An .iso file often needs inspection before it is written to removable media, copied into an archive, or handed to another system. Mounting the image read-only exposes its directory tree so files can be listed, opened, or copied without burning a disc or changing the image.
On Linux, mount can attach a regular image file through a loop device, and file can identify whether the source looks like an ISO 9660 filesystem before mounting. The mounted path behaves like a read-only optical disc, while findmnt confirms which loop device and filesystem type are active.
Mounting changes the live filesystem tree, so the steps use sudo and a dedicated mount point under /mnt. Keep shells and file managers out of the mounted directory before unmounting, because an active current directory or open file can leave umount reporting that the target is busy.
$ file project.iso project.iso: ISO 9660 CD-ROM filesystem data 'PROJECTISO'
The file command checks file signatures. A different result, such as plain data or a compressed archive, means the file may not be a mountable .iso image.
$ sudo mkdir -p /mnt/iso-view
Files already present in /mnt/iso-view stay hidden while another filesystem is mounted there, so use an empty directory for temporary ISO access.
$ sudo mount -o loop,ro project.iso /mnt/iso-view
The loop option lets mount attach a regular image file as a block device. The ro option keeps the mounted view read-only.
$ findmnt --mountpoint /mnt/iso-view --output TARGET,SOURCE,FSTYPE,OPTIONS TARGET SOURCE FSTYPE OPTIONS /mnt/iso-view /dev/loop6 iso9660 ro,relatime,nojoliet,check=s,map=n,blocksize=2048
The loop device number can differ between systems. The TARGET and FSTYPE columns should match the mount point and ISO filesystem being inspected.
$ ls -l /mnt/iso-view total 2 dr-xr-xr-x 1 root root 2048 Jun 13 21:19 docs -r-xr-xr-x 1 root root 34 Jun 13 21:19 readme.txt
$ cat /mnt/iso-view/docs/release.txt Release: Example ISO Version: 1.0
Use less for long text files and cp for files that should remain available after the image is unmounted.
$ cp /mnt/iso-view/docs/release.txt ./release.txt
No output means cp finished without reporting an error. The copied file is separate from the read-only ISO image.

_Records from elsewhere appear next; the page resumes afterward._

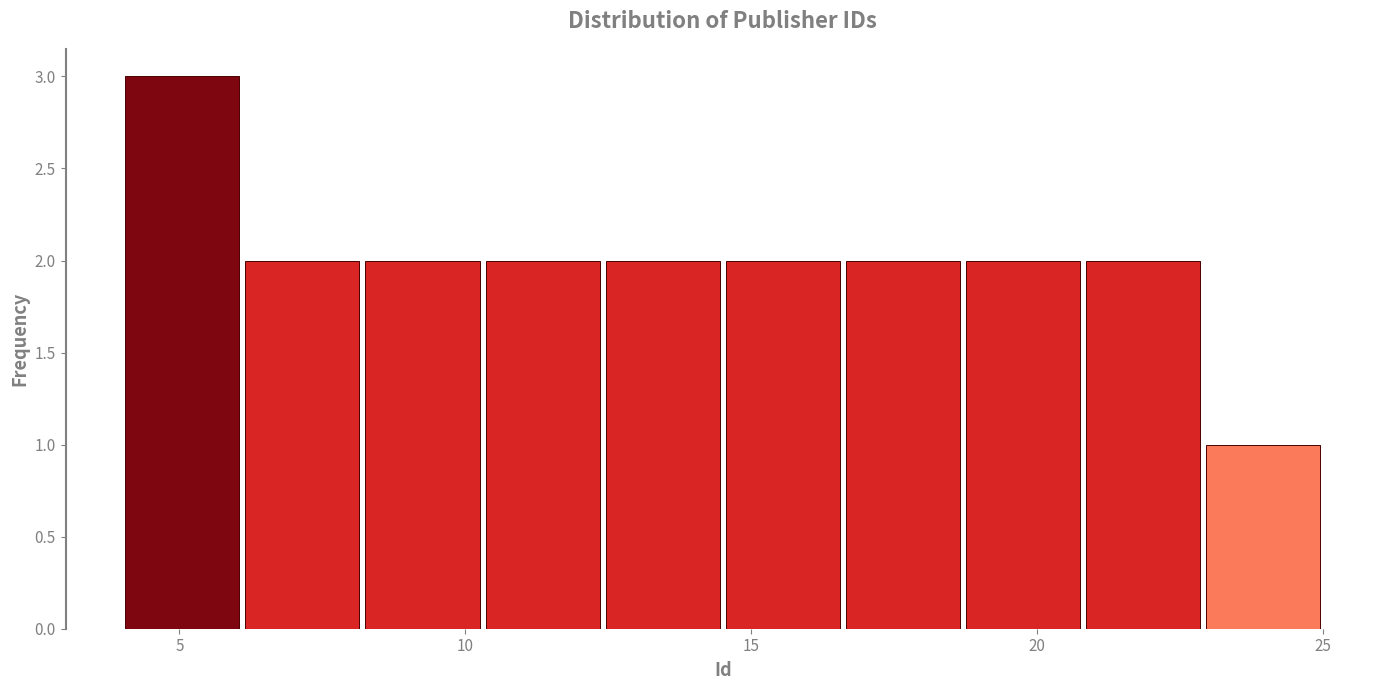

Which range on the x-axis has the tallest bar?

4.0 to 6.1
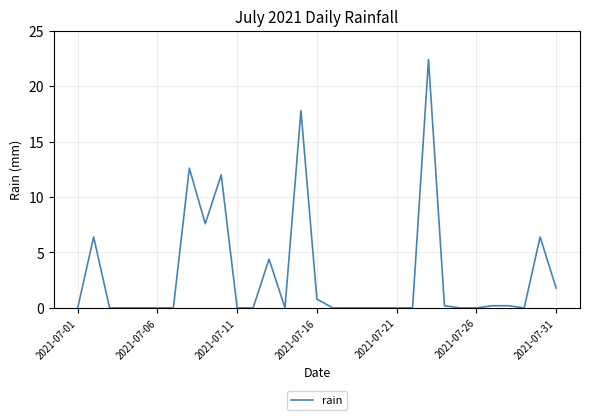

What is the difference between the maximum and minimum values?

22.4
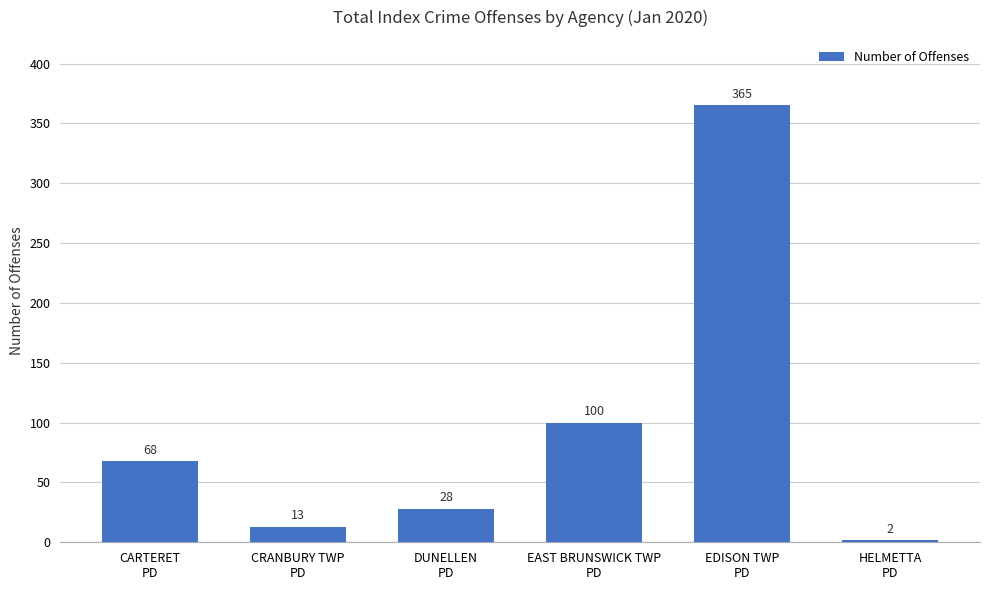

What is the value of the 5th bar from the left?

365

$ sudo umount /mnt/iso-view
Run the command from a directory outside /mnt/iso-view. A shell, editor, or file manager inside the mounted tree can keep the target busy.
Related: How to unmount a disk in Linux
$ mountpoint /mnt/iso-view /mnt/iso-view is not a mountpoint
The message above is the expected state after umount removes the ISO mount.